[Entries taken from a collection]
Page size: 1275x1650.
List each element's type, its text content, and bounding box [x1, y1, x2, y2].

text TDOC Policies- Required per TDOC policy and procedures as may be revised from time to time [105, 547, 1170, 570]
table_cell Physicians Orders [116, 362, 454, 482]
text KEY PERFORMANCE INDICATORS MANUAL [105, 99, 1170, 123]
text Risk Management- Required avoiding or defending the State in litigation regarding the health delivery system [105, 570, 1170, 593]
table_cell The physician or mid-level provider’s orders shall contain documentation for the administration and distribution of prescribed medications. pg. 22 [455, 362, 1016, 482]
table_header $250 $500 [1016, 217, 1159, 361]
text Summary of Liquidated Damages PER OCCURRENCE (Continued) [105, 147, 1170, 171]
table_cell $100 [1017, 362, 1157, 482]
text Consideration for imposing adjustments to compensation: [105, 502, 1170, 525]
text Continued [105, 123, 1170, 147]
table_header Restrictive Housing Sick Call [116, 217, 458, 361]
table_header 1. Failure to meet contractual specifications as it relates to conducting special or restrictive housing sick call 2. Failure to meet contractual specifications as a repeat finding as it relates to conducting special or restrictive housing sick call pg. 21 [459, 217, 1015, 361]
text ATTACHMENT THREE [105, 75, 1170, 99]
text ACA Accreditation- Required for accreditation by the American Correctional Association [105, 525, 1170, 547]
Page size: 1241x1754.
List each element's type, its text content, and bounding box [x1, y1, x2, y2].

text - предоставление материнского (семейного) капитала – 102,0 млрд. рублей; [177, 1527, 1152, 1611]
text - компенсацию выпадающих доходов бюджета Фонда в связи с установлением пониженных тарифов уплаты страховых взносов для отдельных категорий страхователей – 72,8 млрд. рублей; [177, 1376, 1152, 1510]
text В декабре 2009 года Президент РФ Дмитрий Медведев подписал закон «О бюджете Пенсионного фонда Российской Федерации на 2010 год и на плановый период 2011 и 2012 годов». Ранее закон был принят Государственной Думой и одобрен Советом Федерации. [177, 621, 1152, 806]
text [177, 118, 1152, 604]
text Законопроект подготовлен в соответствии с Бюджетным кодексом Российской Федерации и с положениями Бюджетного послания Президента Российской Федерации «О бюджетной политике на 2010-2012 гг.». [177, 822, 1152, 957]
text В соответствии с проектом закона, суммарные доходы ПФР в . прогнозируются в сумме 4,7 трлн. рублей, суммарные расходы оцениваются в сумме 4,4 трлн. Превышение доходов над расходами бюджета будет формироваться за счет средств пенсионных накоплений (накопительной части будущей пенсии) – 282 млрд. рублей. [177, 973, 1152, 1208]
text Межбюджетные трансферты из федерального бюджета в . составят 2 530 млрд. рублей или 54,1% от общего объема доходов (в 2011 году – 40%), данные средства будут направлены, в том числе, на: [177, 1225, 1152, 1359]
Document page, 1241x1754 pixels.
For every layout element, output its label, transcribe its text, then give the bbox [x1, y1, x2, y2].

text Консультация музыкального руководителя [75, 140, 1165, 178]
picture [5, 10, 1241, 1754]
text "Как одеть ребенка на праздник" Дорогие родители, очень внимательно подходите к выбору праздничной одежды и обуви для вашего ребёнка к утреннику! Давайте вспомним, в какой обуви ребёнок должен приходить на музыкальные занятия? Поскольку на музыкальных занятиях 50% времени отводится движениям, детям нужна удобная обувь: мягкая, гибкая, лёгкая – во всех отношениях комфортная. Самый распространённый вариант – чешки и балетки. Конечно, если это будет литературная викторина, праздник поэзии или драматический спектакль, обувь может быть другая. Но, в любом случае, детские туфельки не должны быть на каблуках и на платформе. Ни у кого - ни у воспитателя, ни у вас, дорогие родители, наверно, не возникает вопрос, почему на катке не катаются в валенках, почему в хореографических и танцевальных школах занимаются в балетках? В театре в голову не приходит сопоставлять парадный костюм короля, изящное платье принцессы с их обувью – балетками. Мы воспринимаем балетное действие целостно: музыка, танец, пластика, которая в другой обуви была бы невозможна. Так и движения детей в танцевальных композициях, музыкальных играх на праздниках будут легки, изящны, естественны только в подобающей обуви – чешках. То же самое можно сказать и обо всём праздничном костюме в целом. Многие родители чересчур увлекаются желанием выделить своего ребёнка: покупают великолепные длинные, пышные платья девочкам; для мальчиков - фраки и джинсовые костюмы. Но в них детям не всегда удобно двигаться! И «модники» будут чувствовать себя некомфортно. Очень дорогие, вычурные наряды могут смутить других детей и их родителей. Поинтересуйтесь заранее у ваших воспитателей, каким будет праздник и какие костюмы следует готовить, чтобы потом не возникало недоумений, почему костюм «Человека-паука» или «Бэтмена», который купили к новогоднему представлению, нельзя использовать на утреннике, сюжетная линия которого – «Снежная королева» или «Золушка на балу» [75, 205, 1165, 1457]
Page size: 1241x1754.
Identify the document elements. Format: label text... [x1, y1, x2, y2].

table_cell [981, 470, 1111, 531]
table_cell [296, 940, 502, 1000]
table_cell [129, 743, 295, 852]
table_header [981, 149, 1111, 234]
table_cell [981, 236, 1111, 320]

**WHAT THE EXERCISE ASKS**.
Retype the lines above without alteration. The first is the one containing "table_cell [129, 743, 295, 852]", and the last is the final line of the data.

**EXERCISE SOLUTION**.
table_cell [129, 743, 295, 852]
table_header [981, 149, 1111, 234]
table_cell [981, 236, 1111, 320]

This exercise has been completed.